TASK DESCRIPTION: Rewrite every line of the entries below as a JSON list of strings, with one string per line. Omit blank lines and leave the pictures out.

[Dataset items]
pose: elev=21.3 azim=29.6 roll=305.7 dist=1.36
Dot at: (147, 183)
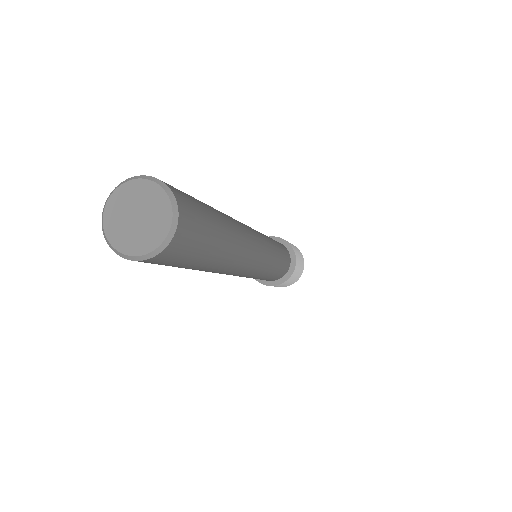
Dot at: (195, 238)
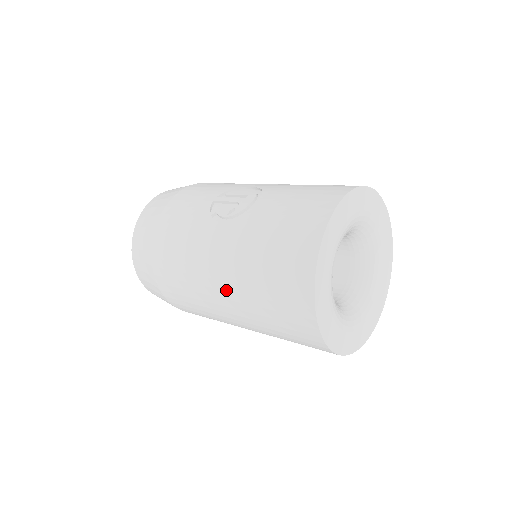
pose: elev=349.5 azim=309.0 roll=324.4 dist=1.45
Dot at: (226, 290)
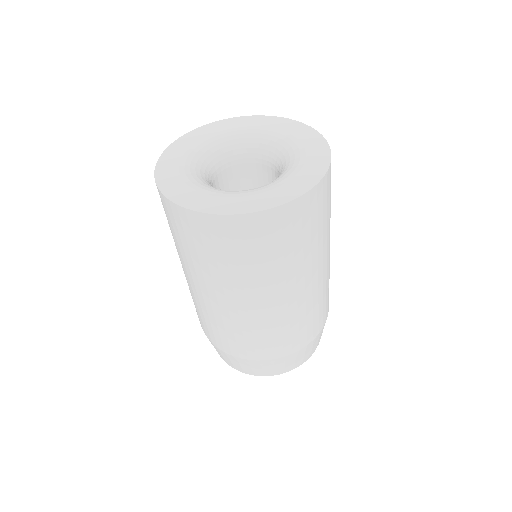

TASK ANSWER:
[
  "pose: elev=21.3 azim=29.6 roll=305.7 dist=1.36",
  "Dot at: (147, 183)",
  "Dot at: (195, 238)",
  "pose: elev=349.5 azim=309.0 roll=324.4 dist=1.45",
  "Dot at: (226, 290)"
]